_Task objective:_ Could you copy exactly the line that contains "one at index" and every line after it to the end of the records, and nothing more?

_Available data:_
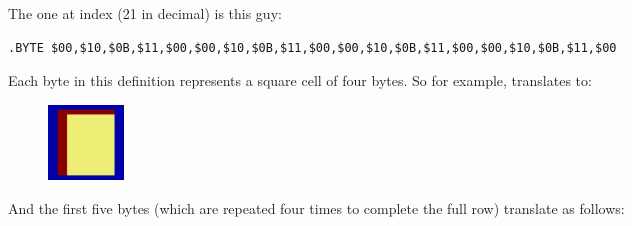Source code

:The one at index  (21 in decimal) is this guy:

\begin{lstlisting}[basicstyle=\scriptsize\ttfamily,escapechar=\%]
.BYTE $00,$10,$0B,$11,$00,$00,$10,$0B,$11,$00,$00,$10,$0B,$11,$00,$00,$10,$0B,$11,$00
\end{lstlisting}

Each byte in this definition represents a square cell of four bytes. So for example, 
translates to:

\begin{figure}[H]
  {
    \begin{adjustbox}{width=2cm,center}
        \includegraphics[width=2cm]{src/bonusphase/row21_cell0.png}%
    \end{adjustbox}
  }
\end{figure}

\captionsetup[subfigure]{font=large,labelfont=large,labelformat=empty}
\vspace{-0.5cm}
And the first five bytes (which are repeated four times to complete the full row) translate as follows:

_Solution for this task:_
:The one at index  (21 in decimal) is this guy:

\begin{lstlisting}[basicstyle=\scriptsize\ttfamily,escapechar=\%]
.BYTE $00,$10,$0B,$11,$00,$00,$10,$0B,$11,$00,$00,$10,$0B,$11,$00,$00,$10,$0B,$11,$00
\end{lstlisting}

Each byte in this definition represents a square cell of four bytes. So for example, 
translates to:

\begin{figure}[H]
  {
    \begin{adjustbox}{width=2cm,center}
        \includegraphics[width=2cm]{src/bonusphase/row21_cell0.png}%
    \end{adjustbox}
  }
\end{figure}

\captionsetup[subfigure]{font=large,labelfont=large,labelformat=empty}
\vspace{-0.5cm}
And the first five bytes (which are repeated four times to complete the full row) translate as follows:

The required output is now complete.